İki yıl boyunca haksız yere ve hukuksuz bir şekilde cezaevinde kalan Alparslan Kuytul Hocaefendi ailesi ile yapmış olduğu 10 dakikalık telefon görüşmelerinde talebelerine ve sevenlerine telefonda birçok mesajlar vermiştir. Bir telefon görüşmesinde de kardeşliğe değinen hocaefendi; ilgili görüşmesinde; “Bir ülkede kardeşlik ve huzur yoksa o ülkede adalet yok demektir.” diyerek kardeşliğin önemine değindi
Alparslan Kuytul Hocaefendi 64. ses kaydında İslam dinin, adalete önem verdiğini ve dinin adalet olduğunu dile getirerek adaletsiz dindarların kuru bir iddia dile getirdiklerini söyledi.

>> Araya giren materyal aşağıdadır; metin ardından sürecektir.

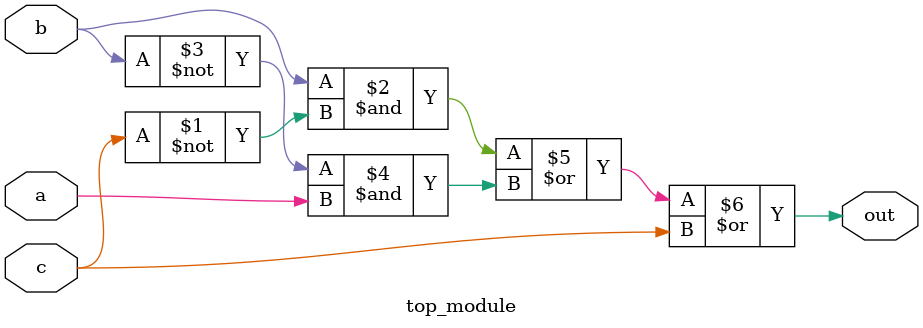
<source format=sv>
module top_module(
	input a, 
	input b,
	input c,
	output out
);

    assign out = (b & ~c) | (~b & a) | (c);

endmodule

</source>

Ses kaydının ilgili kısmı;
ADALET; KARDEŞLİK ve HUZURUN TEMELİDİR!
Adalet mülkün temelidir buyrulmuştur. Adalet; kardeşlik ve huzurunda temelidir. Adaletin olmadığı toplumlarda kardeşlik ve huzur olmaz. Ya da şöyle söyleyebiliriz: Bir ülkede kardeşlik ve huzur yoksa o ülkede adalet yok demektir. Mesela; Ülkede kardeşlik ve huzur var mı? Ben göremiyorum. Demek ki; adalette yok. Adalet olsaydı kardeşlik olurdu. Huzur olurdu. Eğer bir hâkim adaletle hükmediyorsa o hakimdir. Talimatla hükmediyorsa o da zalimdir. Tarih boyunca da böyle olmuş, şu anda da öyle gibi görünüyor. İdareciler, bazı insanların hakkını vermeyi kendi hakkı zannediyor, hakkını istersem veririm, istersem vermem gibi. Halbuki Adalet, herkesin hakkını vermektir. Düşünceyi ifade etme hürriyeti ise herkesin hakkıdır. İnsanların hakkını vermek zorundayız. O halde ifade hürriyeti adaletin gereğidir.
Aslında adalet ahlâktır, adaleti olmayanın ahlâkı yoktur. Adalet medeniyettir, adaleti olmayan medeni değildir. Adalet ahlâkın kalbidir, adalet olmadan ahlâk ölüdür. Din adalettir, adaletsiz dindarlık sadece kuru bir iddiadır. Adaletsiz dindarlık kalbi sökülmüş beden gibidir. Kendini dindar zannedenler, eğer adaleti gerçekleştirmiyorlarsa; dindarlıktan fersah fersah uzaktadırlar. Kalbi sökülmüş beden nasıl ki ayakta duramaz, ceset ise, adaletsiz dindarlık ta ölü bir dindarlıktan ibarettir.